*** Source data Section Begins ***

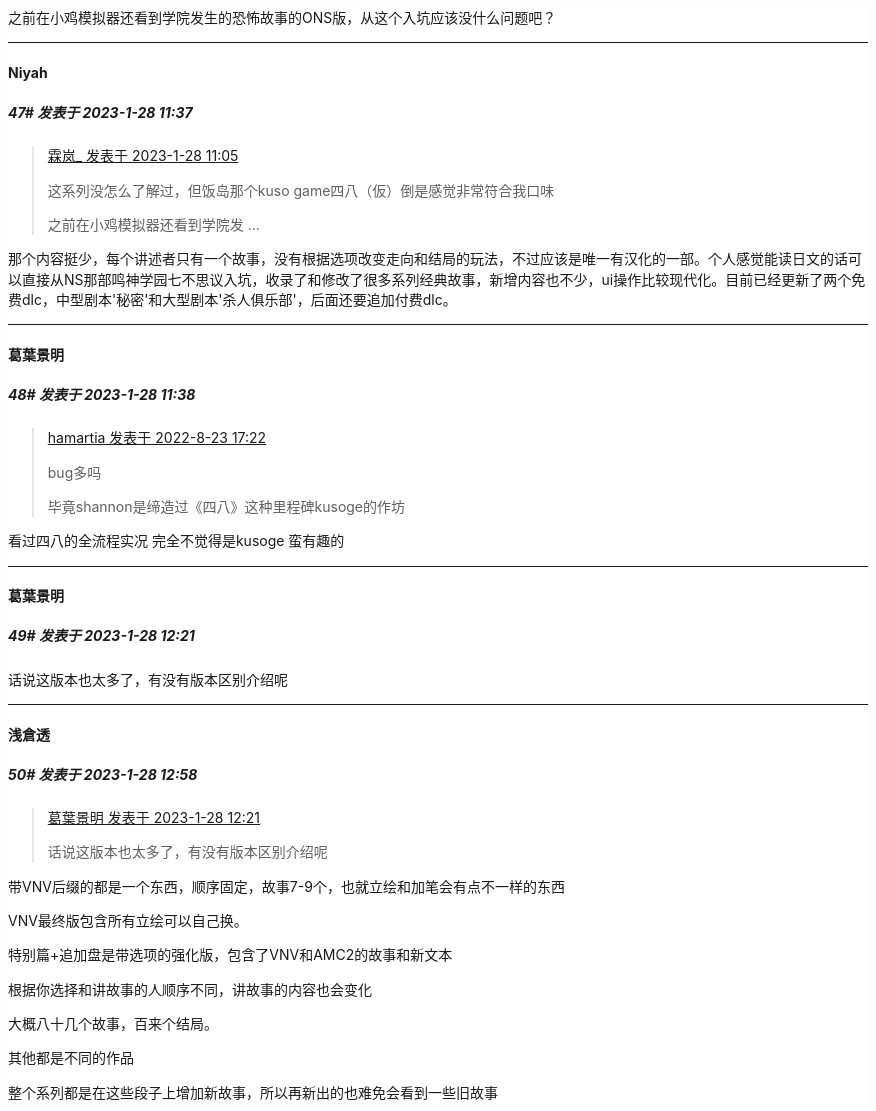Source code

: 之前在小鸡模拟器还看到学院发生的恐怖故事的ONS版，从这个入坑应该没什么问题吧？

*****

####  Niyah  
##### 47#       发表于 2023-1-28 11:37

<blockquote><a href="httphttps://bbs.saraba1st.com/2b/forum.php?mod=redirect&amp;goto=findpost&amp;pid=59513306&amp;ptid=2076200" target="_blank">霖岚_ 发表于 2023-1-28 11:05</a>

这系列没怎么了解过，但饭岛那个kuso game四八（仮）倒是感觉非常符合我口味

之前在小鸡模拟器还看到学院发 ...</blockquote>
那个内容挺少，每个讲述者只有一个故事，没有根据选项改变走向和结局的玩法，不过应该是唯一有汉化的一部。个人感觉能读日文的话可以直接从NS那部鸣神学园七不思议入坑，收录了和修改了很多系列经典故事，新增内容也不少，ui操作比较现代化。目前已经更新了两个免费dlc，中型剧本'秘密'和大型剧本'杀人俱乐部'，后面还要追加付费dlc。

*****

####  葛葉景明  
##### 48#       发表于 2023-1-28 11:38

<blockquote><a href="httphttps://bbs.saraba1st.com/2b/forum.php?mod=redirect&amp;goto=findpost&amp;pid=57186152&amp;ptid=2076200" target="_blank">hamartia 发表于 2022-8-23 17:22</a>

bug多吗

毕竟shannon是缔造过《四八》这种里程碑kusoge的作坊</blockquote>
看过四八的全流程实况 完全不觉得是kusoge 蛮有趣的

*****

####  葛葉景明  
##### 49#       发表于 2023-1-28 12:21

话说这版本也太多了，有没有版本区别介绍呢

*****

####  浅倉透  
##### 50#       发表于 2023-1-28 12:58

<blockquote><a href="httphttps://bbs.saraba1st.com/2b/forum.php?mod=redirect&amp;goto=findpost&amp;pid=59514187&amp;ptid=2076200" target="_blank">葛葉景明 发表于 2023-1-28 12:21</a>

话说这版本也太多了，有没有版本区别介绍呢</blockquote>
带VNV后缀的都是一个东西，顺序固定，故事7-9个，也就立绘和加笔会有点不一样的东西

VNV最终版包含所有立绘可以自己换。

特别篇+追加盘是带选项的强化版，包含了VNV和AMC2的故事和新文本

根据你选择和讲故事的人顺序不同，讲故事的内容也会变化

大概八十几个故事，百来个结局。

其他都是不同的作品

整个系列都是在这些段子上增加新故事，所以再新出的也难免会看到一些旧故事
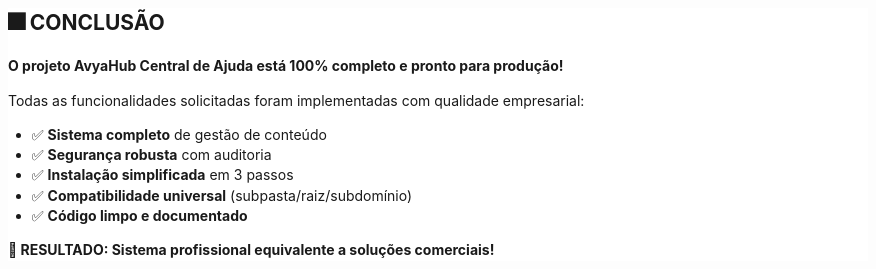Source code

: 
## 🎆 **CONCLUSÃO**

**O projeto AvyaHub Central de Ajuda está 100% completo e pronto para produção!**

Todas as funcionalidades solicitadas foram implementadas com qualidade empresarial:
- ✅ **Sistema completo** de gestão de conteúdo
- ✅ **Segurança robusta** com auditoria
- ✅ **Instalação simplificada** em 3 passos
- ✅ **Compatibilidade universal** (subpasta/raiz/subdomínio)
- ✅ **Código limpo e documentado**

**🚀 RESULTADO: Sistema profissional equivalente a soluções comerciais!**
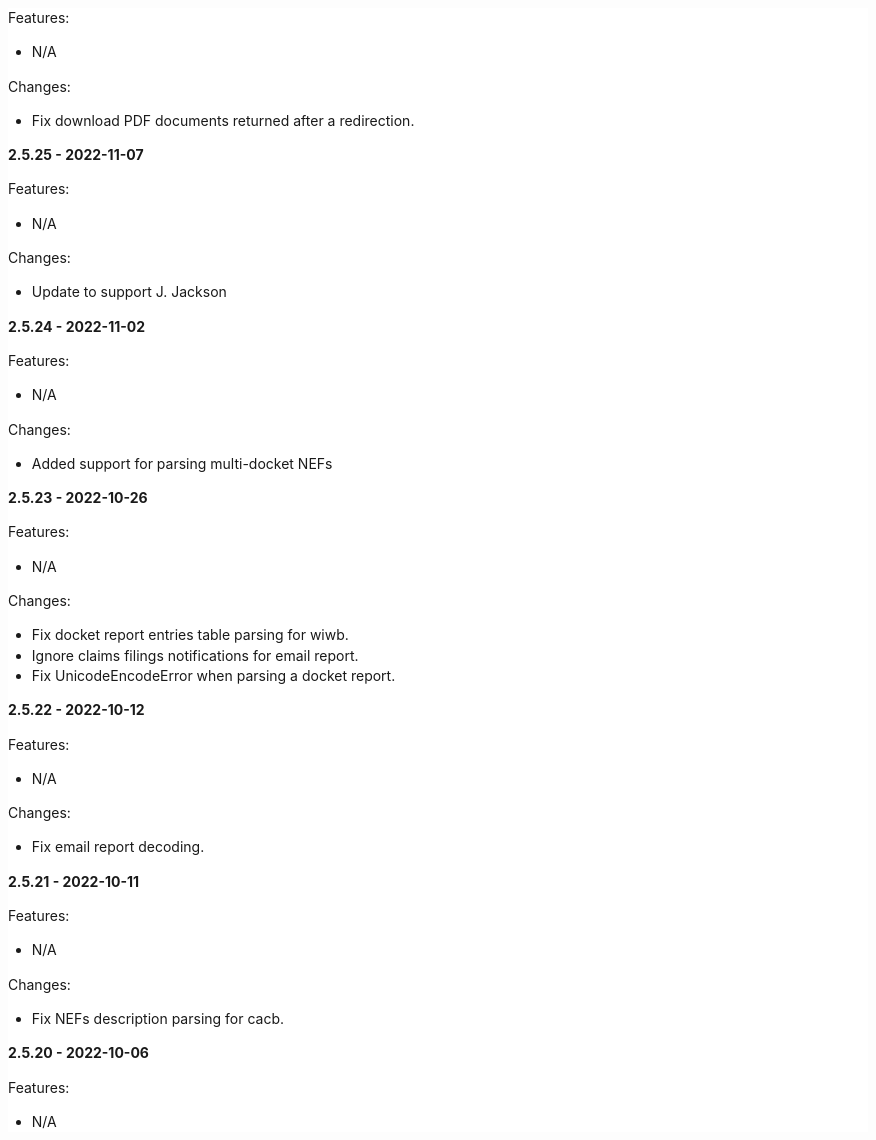 Features:

 - N/A

Changes:

- Fix download PDF documents returned after a redirection.

**2.5.25 - 2022-11-07**

Features:

 - N/A

Changes:

- Update to support J. Jackson

**2.5.24 - 2022-11-02**

Features:

 - N/A

Changes:

- Added support for parsing multi-docket NEFs

**2.5.23 - 2022-10-26**

Features:

 - N/A

Changes:

 - Fix docket report entries table parsing for wiwb.
 - Ignore claims filings notifications for email report.
 - Fix UnicodeEncodeError when parsing a docket report.

**2.5.22 - 2022-10-12**

Features:

 - N/A

Changes:

 - Fix email report decoding.

**2.5.21 - 2022-10-11**

Features:

 - N/A

Changes:

 - Fix NEFs description parsing for cacb.

**2.5.20 - 2022-10-06**

Features:

 - N/A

*** Source data Section Ends ***

Print the records above again exactly. Leave out the images.

▶ **Response to this task**:
Source code

: 之前在小鸡模拟器还看到学院发生的恐怖故事的ONS版，从这个入坑应该没什么问题吧？

*****

####  Niyah  
##### 47#       发表于 2023-1-28 11:37

<blockquote><a href="httphttps://bbs.saraba1st.com/2b/forum.php?mod=redirect&amp;goto=findpost&amp;pid=59513306&amp;ptid=2076200" target="_blank">霖岚_ 发表于 2023-1-28 11:05</a>

这系列没怎么了解过，但饭岛那个kuso game四八（仮）倒是感觉非常符合我口味

之前在小鸡模拟器还看到学院发 ...</blockquote>
那个内容挺少，每个讲述者只有一个故事，没有根据选项改变走向和结局的玩法，不过应该是唯一有汉化的一部。个人感觉能读日文的话可以直接从NS那部鸣神学园七不思议入坑，收录了和修改了很多系列经典故事，新增内容也不少，ui操作比较现代化。目前已经更新了两个免费dlc，中型剧本'秘密'和大型剧本'杀人俱乐部'，后面还要追加付费dlc。

*****

####  葛葉景明  
##### 48#       发表于 2023-1-28 11:38

<blockquote><a href="httphttps://bbs.saraba1st.com/2b/forum.php?mod=redirect&amp;goto=findpost&amp;pid=57186152&amp;ptid=2076200" target="_blank">hamartia 发表于 2022-8-23 17:22</a>

bug多吗

毕竟shannon是缔造过《四八》这种里程碑kusoge的作坊</blockquote>
看过四八的全流程实况 完全不觉得是kusoge 蛮有趣的

*****

####  葛葉景明  
##### 49#       发表于 2023-1-28 12:21

话说这版本也太多了，有没有版本区别介绍呢

*****

####  浅倉透  
##### 50#       发表于 2023-1-28 12:58

<blockquote><a href="httphttps://bbs.saraba1st.com/2b/forum.php?mod=redirect&amp;goto=findpost&amp;pid=59514187&amp;ptid=2076200" target="_blank">葛葉景明 发表于 2023-1-28 12:21</a>

话说这版本也太多了，有没有版本区别介绍呢</blockquote>
带VNV后缀的都是一个东西，顺序固定，故事7-9个，也就立绘和加笔会有点不一样的东西

VNV最终版包含所有立绘可以自己换。

特别篇+追加盘是带选项的强化版，包含了VNV和AMC2的故事和新文本

根据你选择和讲故事的人顺序不同，讲故事的内容也会变化

大概八十几个故事，百来个结局。

其他都是不同的作品

整个系列都是在这些段子上增加新故事，所以再新出的也难免会看到一些旧故事
Source code

: 
## 🎆 **CONCLUSÃO**

**O projeto AvyaHub Central de Ajuda está 100% completo e pronto para produção!**

Todas as funcionalidades solicitadas foram implementadas com qualidade empresarial:
- ✅ **Sistema completo** de gestão de conteúdo
- ✅ **Segurança robusta** com auditoria
- ✅ **Instalação simplificada** em 3 passos
- ✅ **Compatibilidade universal** (subpasta/raiz/subdomínio)
- ✅ **Código limpo e documentado**

**🚀 RESULTADO: Sistema profissional equivalente a soluções comerciais!**
 Features:

 - N/A

Changes:

- Fix download PDF documents returned after a redirection.

**2.5.25 - 2022-11-07**

Features:

 - N/A

Changes:

- Update to support J. Jackson

**2.5.24 - 2022-11-02**

Features:

 - N/A

Changes:

- Added support for parsing multi-docket NEFs

**2.5.23 - 2022-10-26**

Features:

 - N/A

Changes:

 - Fix docket report entries table parsing for wiwb.
 - Ignore claims filings notifications for email report.
 - Fix UnicodeEncodeError when parsing a docket report.

**2.5.22 - 2022-10-12**

Features:

 - N/A

Changes:

 - Fix email report decoding.

**2.5.21 - 2022-10-11**

Features:

 - N/A

Changes:

 - Fix NEFs description parsing for cacb.

**2.5.20 - 2022-10-06**

Features:

 - N/A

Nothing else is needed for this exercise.